- _Material for the task_
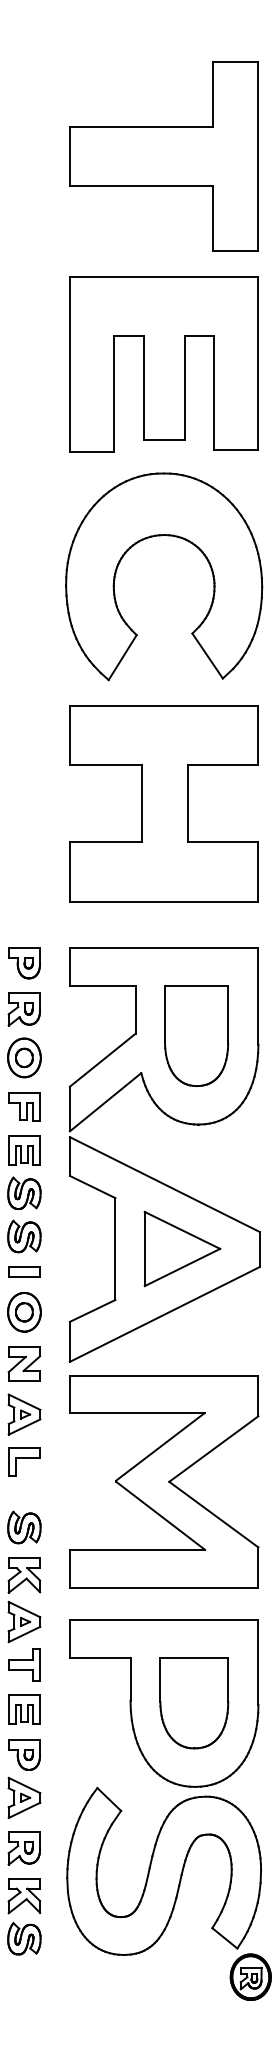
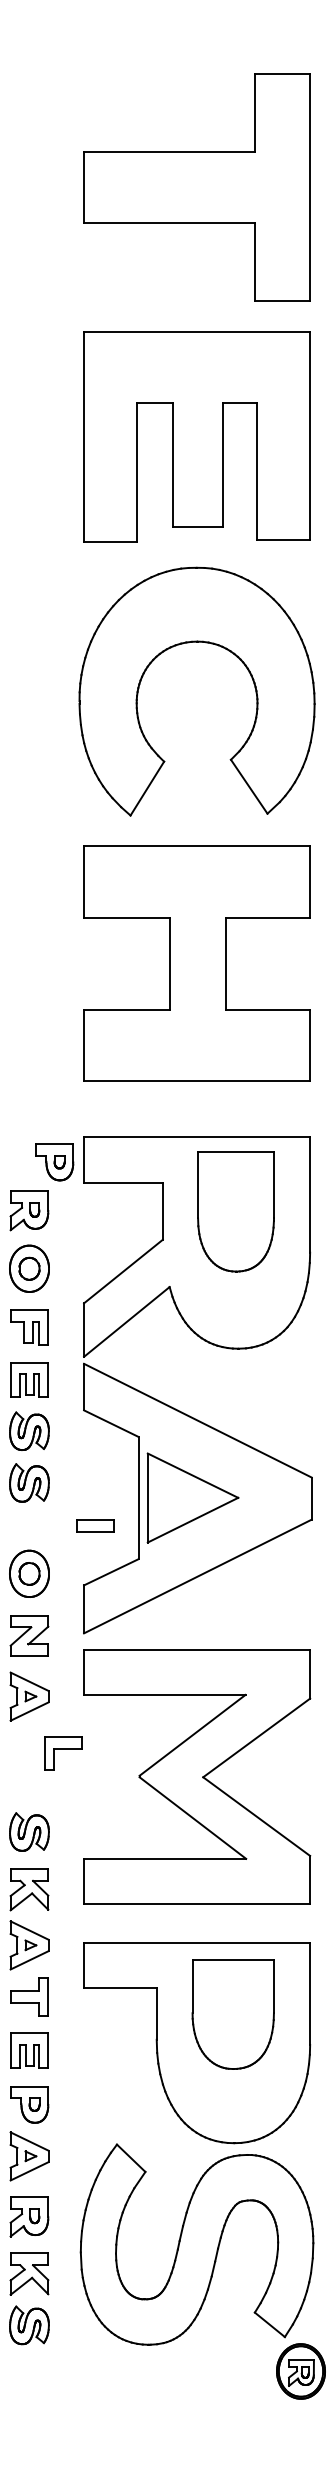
part: (24, 963) -> (54, 1162), moved
part: (196, 1036) -> (235, 1211), moved
part: (182, 1248) -> (192, 1497), moved
part: (24, 1271) -> (95, 1525), moved
part: (24, 1462) -> (63, 1753), moved
part: (193, 1702) -> (232, 2014), moved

- _Your objective_
Return the full set of lines above word for word and with no pictures.

- _Exercise response_
part: (24, 963) -> (54, 1162), moved
part: (196, 1036) -> (235, 1211), moved
part: (182, 1248) -> (192, 1497), moved
part: (24, 1271) -> (95, 1525), moved
part: (24, 1462) -> (63, 1753), moved
part: (193, 1702) -> (232, 2014), moved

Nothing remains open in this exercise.